- _Excerpt to read_:

=== Begin Enclosure ===

# Opinions on my cage set-up?



## SennieSky (Aug 27, 2013)

Hi everyone, I'm new to both the board and hedgehogs! I'm so delighted I found this forum as it has made my research much easier. 

So, we are renovating one of my Critter Nation cages for our new little boy, Ludwig.

We have attached full height plexiglass in the back to prevent drafts and 8" on the sides and the door. I'm already wondering if the 8" will be tall enough However, since he's only 6 weeks old and tiny, I figure it should work for awhile. Do you guys think 8" is high enough? If not, what would you recommend? I don't want to remove the air flow benefits of the cage, but don't want to take a chance on injury either!

My husband should be able to finish up his bucket wheel tonight. I currently have aspen shavings in the litter box, because that is what he was used to. I'm planning on changing to Yesterdays News soon. I'm also going to get another of the really small crocks, like the one I have his food in for water. I thought I had two, but can't find the second anywhere. Sigh.

=== End Enclosure ===

- _Data under study_:

=== Begin Enclosure ===

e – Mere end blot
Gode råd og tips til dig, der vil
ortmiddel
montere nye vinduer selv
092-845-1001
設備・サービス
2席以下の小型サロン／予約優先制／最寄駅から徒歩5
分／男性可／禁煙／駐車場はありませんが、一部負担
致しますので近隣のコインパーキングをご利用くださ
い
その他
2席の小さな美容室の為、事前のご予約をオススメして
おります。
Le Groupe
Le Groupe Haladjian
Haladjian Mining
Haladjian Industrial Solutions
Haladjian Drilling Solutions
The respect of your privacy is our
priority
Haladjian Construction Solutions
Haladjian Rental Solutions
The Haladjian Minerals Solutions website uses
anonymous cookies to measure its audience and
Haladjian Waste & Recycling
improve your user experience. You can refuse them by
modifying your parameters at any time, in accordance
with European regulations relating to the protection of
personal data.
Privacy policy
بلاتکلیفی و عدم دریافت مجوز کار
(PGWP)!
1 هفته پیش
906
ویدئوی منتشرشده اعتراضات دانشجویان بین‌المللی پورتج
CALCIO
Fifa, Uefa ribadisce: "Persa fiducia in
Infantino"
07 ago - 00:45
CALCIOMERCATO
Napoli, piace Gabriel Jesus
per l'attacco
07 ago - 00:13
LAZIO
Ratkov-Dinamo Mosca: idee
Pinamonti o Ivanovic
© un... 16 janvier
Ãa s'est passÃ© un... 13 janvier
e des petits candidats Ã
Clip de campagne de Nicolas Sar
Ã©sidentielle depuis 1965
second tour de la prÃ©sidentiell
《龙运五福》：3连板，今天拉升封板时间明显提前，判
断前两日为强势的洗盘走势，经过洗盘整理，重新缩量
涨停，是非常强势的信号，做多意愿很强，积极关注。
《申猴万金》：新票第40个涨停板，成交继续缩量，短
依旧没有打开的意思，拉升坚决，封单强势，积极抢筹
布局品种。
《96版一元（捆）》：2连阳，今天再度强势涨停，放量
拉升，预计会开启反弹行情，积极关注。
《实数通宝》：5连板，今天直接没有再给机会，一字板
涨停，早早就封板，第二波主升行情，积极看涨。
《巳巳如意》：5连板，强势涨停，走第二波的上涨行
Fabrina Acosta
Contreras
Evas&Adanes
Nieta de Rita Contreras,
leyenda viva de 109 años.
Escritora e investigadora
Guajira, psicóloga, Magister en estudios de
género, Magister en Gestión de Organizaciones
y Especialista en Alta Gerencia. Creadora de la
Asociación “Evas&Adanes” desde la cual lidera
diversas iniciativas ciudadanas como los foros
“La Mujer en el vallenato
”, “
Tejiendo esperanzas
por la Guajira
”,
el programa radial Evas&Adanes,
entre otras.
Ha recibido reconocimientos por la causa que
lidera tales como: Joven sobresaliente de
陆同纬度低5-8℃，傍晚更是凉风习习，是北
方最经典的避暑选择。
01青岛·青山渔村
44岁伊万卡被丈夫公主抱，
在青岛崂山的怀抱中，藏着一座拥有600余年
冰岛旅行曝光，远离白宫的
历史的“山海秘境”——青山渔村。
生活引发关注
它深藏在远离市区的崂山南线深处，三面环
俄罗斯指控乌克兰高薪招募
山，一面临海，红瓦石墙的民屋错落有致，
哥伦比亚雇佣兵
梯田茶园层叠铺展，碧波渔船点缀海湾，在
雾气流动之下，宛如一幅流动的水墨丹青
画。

=== End Enclosure ===

- _Brief 1_:
Answer these about the hedgehog cage post:
(a) How high is the plexiglass attached on the sides and the door?
(b) How old is Ludwig?
(c) What is in the litter box now, and what does the poster plan to change to?
- _Brief 2_: Carry on the hedgehog cage post from its last sentence.

- _Answer 1_:
(a) 8 inches.
(b) 6 weeks old.
(c) Aspen shavings are in the litter box now, and the poster plans to change to Yesterdays News.

- _Answer 2_:
Any other input would be greatly appreciated!

















And a couple pictures of the inhabitant because he's so darn cute!


----------



## ajweekley (Aug 8, 2013)

Wow, he is gorgeous! Such unique coloring! 

As far as the cage, I think the 8 inches should be fine, at least for a while. I think 6 is the general guideline.


----------



## Lilysmommy (Jan 7, 2009)

Hee, he's a cutie pie! I agree, I love his coloring. And his little feet! And for some reason I love pictures of hedgies drinking...they just look so darn cute doing it (even more than usual). 

...Oh, right, the cage. Heh.  It looks pretty good! The walls may or may not be fine - despite being babies, they can be little houdinis when they want to. There's a story from Nancy that's always memorable, about a 6-week baby climbing out of an empty Sterilite bin - 12" (I think) straight up, nothing to climb on. So if they're determined...it won't stop them. :lol: However, since he'll have plenty to do and his wheel to keep him occupied, unless he's an avid climber, I don't think it'll be a problem.


----------



## SennieSky (Aug 27, 2013)

Thanks so much guys! That's a big help. I got to meet his Mom and Dad and Mom is, apparently, an escape artist. Dad is super laid back and not interested in climbing at all, so I guess it will just depend on who he takes after. So far, he seems to have his Dad's sweet, laid back nature.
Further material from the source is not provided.